DATA UNDER STUDY:

---

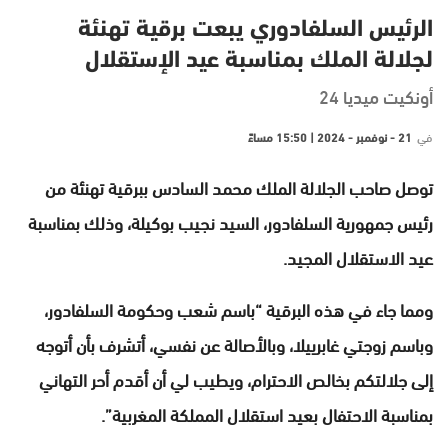
الرئيس السلفادوري يبعت برقية تهنئة
لجلالة الملك بمناسبة عيد الإستقلال
أونكيت ميديا 24
في
21 - نوفمبر - 2024 | 15:50 مساءً
توصل صاحب الجلالة الملك محمد السادس ببرقية تهنئة من
رئيس جمهورية السلفادور، السيد نجيب بوكيلة، وذلك بمناسبة
عيد الاستقلال المجيد.
ومما جاء في هذه البرقية “باسم شعب وحكومة السلفادور،
وباسم زوجتي غابرييلا، وبالأصالة عن نفسي، أتشرف بأن أتوجه
إلى جلالتكم بخالص الاحترام، ويطيب لي أن أقدم أحر التهاني
بمناسبة الاحتفال بعيد استقلال المملكة المغربية”.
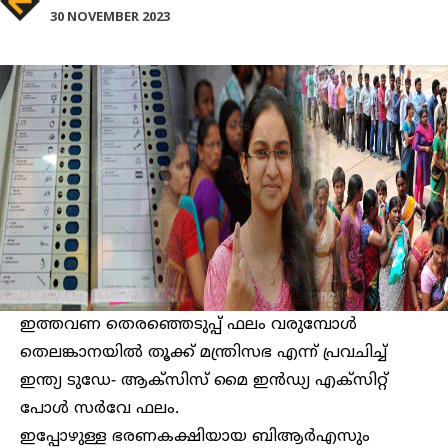
30 NOVEMBER 2023
ഇത്തവണ തെരഞ്ഞെടുപ്പ് ഫലം വരുമ്പോൾ
തെലങ്കാനയിൽ തൂക്ക് മന്ത്രിസഭ എന്ന് പ്രവചിച്ച്
ഇന്ത്യ ടുഡേ- ആക്സിസ് മൈ ഇൻഡ്യ എക്സിറ്റ്
പോൾ സർവേ ഫലം.
ഇപ്പോഴുള്ള ഭരണകക്ഷിയായ ബിആർഎസും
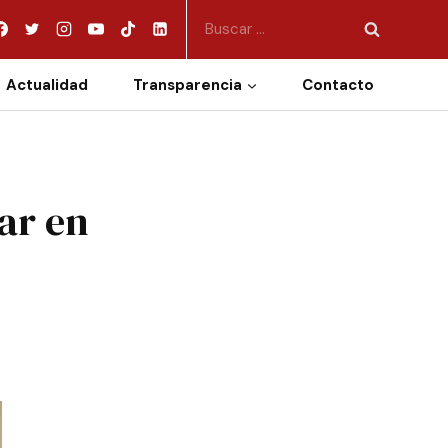
Actualidad
Transparencia
Contacto
ar en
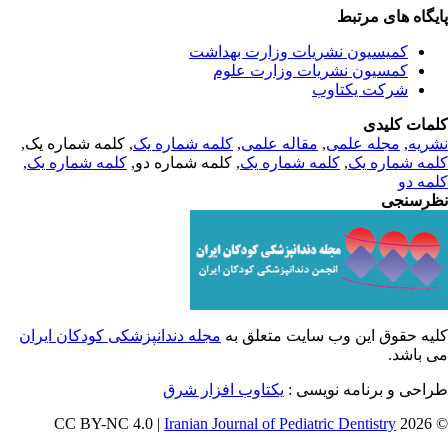
یگاه های مرتبط
کمیسیون نشریات وزارت بهداشت
کمسیون نشریات وزارت علوم
شرکت یکتاوب
مات کلیدی
, کلمه شماره یک,
کلمه شماره یک
,
مقاله علمی
,
مجله علمی
,
ریه
,
کلمه شماره یک
, کلمه شماره دو,
کلمه شماره یک
,
مه شماره یک
مه دو
رسنجی
یه حقوق این وب سایت متعلق به
مجله دندانپزشکی کودکان ایران
ی باشد
طراحی و برنامه نویسی
یکتاوب افزار شرق
Iranian Journal of Pediatric Dentistry
© 202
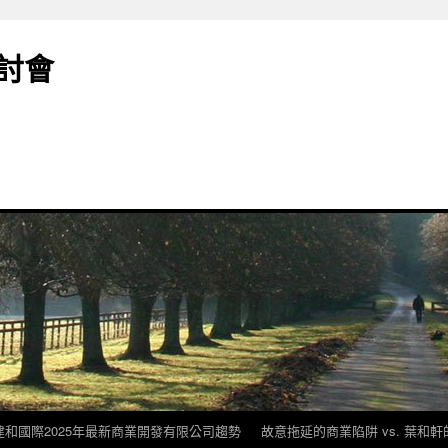
討會
建和國際2025年最新商業開發有限公司趨勢
故意拖延的商業陷阱 vs. 葉和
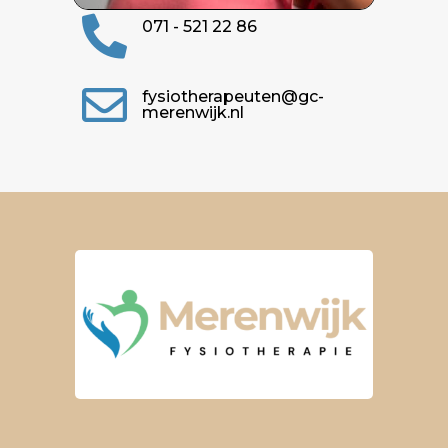

071 - 521 22 86

fysiotherapeuten@gc-
merenwijk.nl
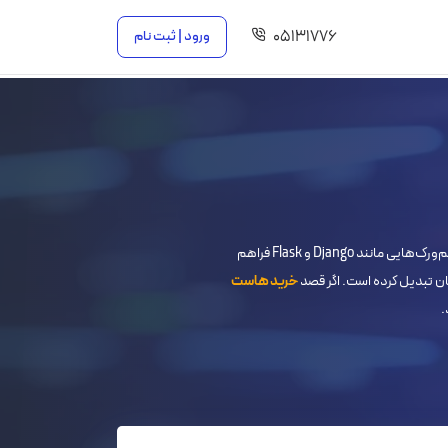
۰۵۱۳۱۷۷۶
ورود | ثبت نام
هاست پایتون ایران‌سرور با کانفیگ اختصاصی برای این زبان برنامه‌نویسی، محیطی ایده‌آل برای اجرای پروژه‌های توسعه‌یافته با فریم‌ورک‌هایی مانند Django و Flask فراهم
ان تبدیل کرده است. اگر قصد
خرید هاست
.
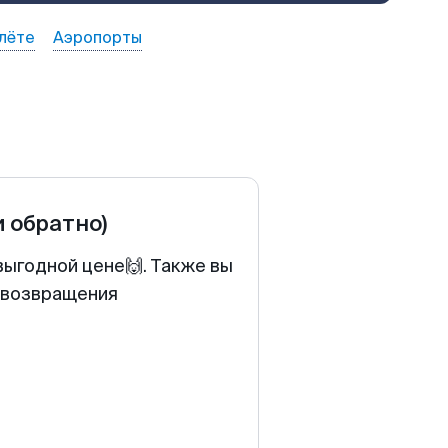
лёте
Аэропорты
и обратно)
выгодной цене🙌. Также вы
у возвращения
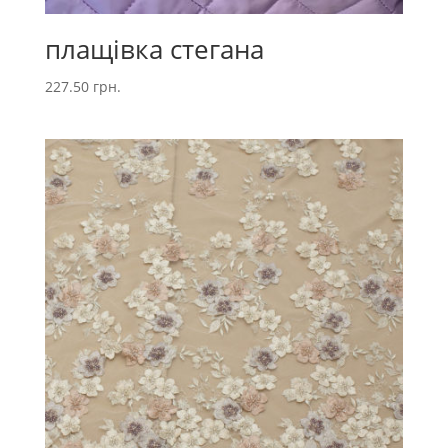
плащівка стегана
227.50
грн.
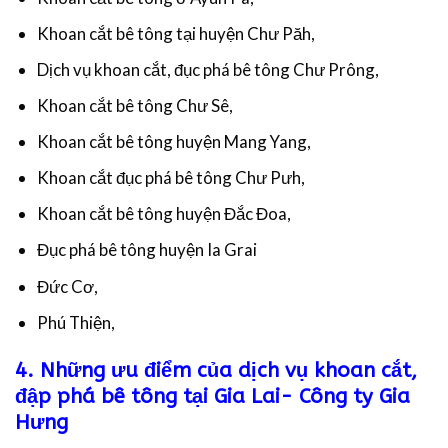
Khoan cắt bê tông tại huyện Chư Păh,
Dịch vụ khoan cắt, đục phá bê tông Chư Prông,
Khoan cắt bê tông Chư Sê,
Khoan cắt bê tông huyện Mang Yang,
Khoan cắt đục phá bê tông Chư Pưh,
Khoan cắt bê tông huyện Đắc Đoa,
Đục phá bê tông huyện Ia Grai
Đức Cơ,
Phú Thiện,
4. Những ưu điểm của dịch vụ khoan cắt,
đập phá bê tông tại Gia Lai- Công ty Gia
Hưng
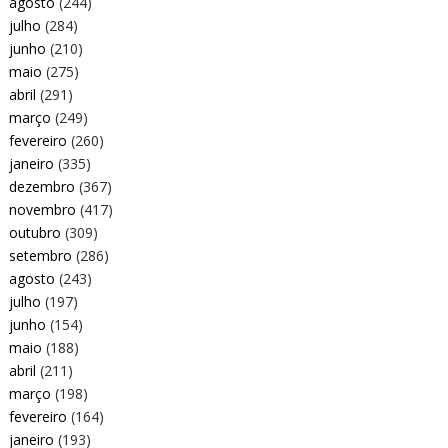
agosto
(244)
julho
(284)
junho
(210)
maio
(275)
abril
(291)
março
(249)
fevereiro
(260)
janeiro
(335)
dezembro
(367)
novembro
(417)
outubro
(309)
setembro
(286)
agosto
(243)
julho
(197)
junho
(154)
maio
(188)
abril
(211)
março
(198)
fevereiro
(164)
janeiro
(193)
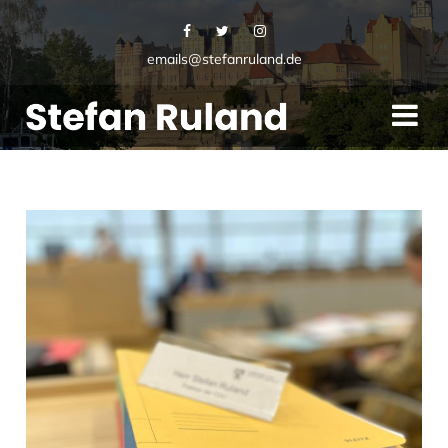
emails@stefanruland.de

---

The lines needed are those from the one containing "故意拖延的商業陷阱 vs. 葉和" through the end of the listing, given again word for word and without any picture.

故意拖延的商業陷阱 vs. 葉和

071 - 521 22 86

fysiotherapeuten@gc-
merenwijk.nl
۰۵۱۳۱۷۷۶
ورود | ثبت نام
هاست پایتون ایران‌سرور با کانفیگ اختصاصی برای این زبان برنامه‌نویسی، محیطی ایده‌آل برای اجرای پروژه‌های توسعه‌یافته با فریم‌ورک‌هایی مانند Django و Flask فراهم
ان تبدیل کرده است. اگر قصد
خرید هاست
.
лёте
Аэропорты
и обратно)
выгодной цене🙌. Также вы
у возвращения
плащівка стегана
227.50
грн.
Khoan cắt bê tông tại huyện Chư Păh,
Dịch vụ khoan cắt, đục phá bê tông Chư Prông,
Khoan cắt bê tông Chư Sê,
Khoan cắt bê tông huyện Mang Yang,
Khoan cắt đục phá bê tông Chư Pưh,
Khoan cắt bê tông huyện Đắc Đoa,
Đục phá bê tông huyện Ia Grai
Đức Cơ,
Phú Thiện,
4. Những ưu điểm của dịch vụ khoan cắt,
đập phá bê tông tại Gia Lai- Công ty Gia
Hưng
agosto
(244)
julho
(284)
junho
(210)
maio
(275)
abril
(291)
março
(249)
fevereiro
(260)
janeiro
(335)
dezembro
(367)
novembro
(417)
outubro
(309)
setembro
(286)
agosto
(243)
julho
(197)
junho
(154)
maio
(188)
abril
(211)
março
(198)
fevereiro
(164)
janeiro
(193)
emails@stefanruland.de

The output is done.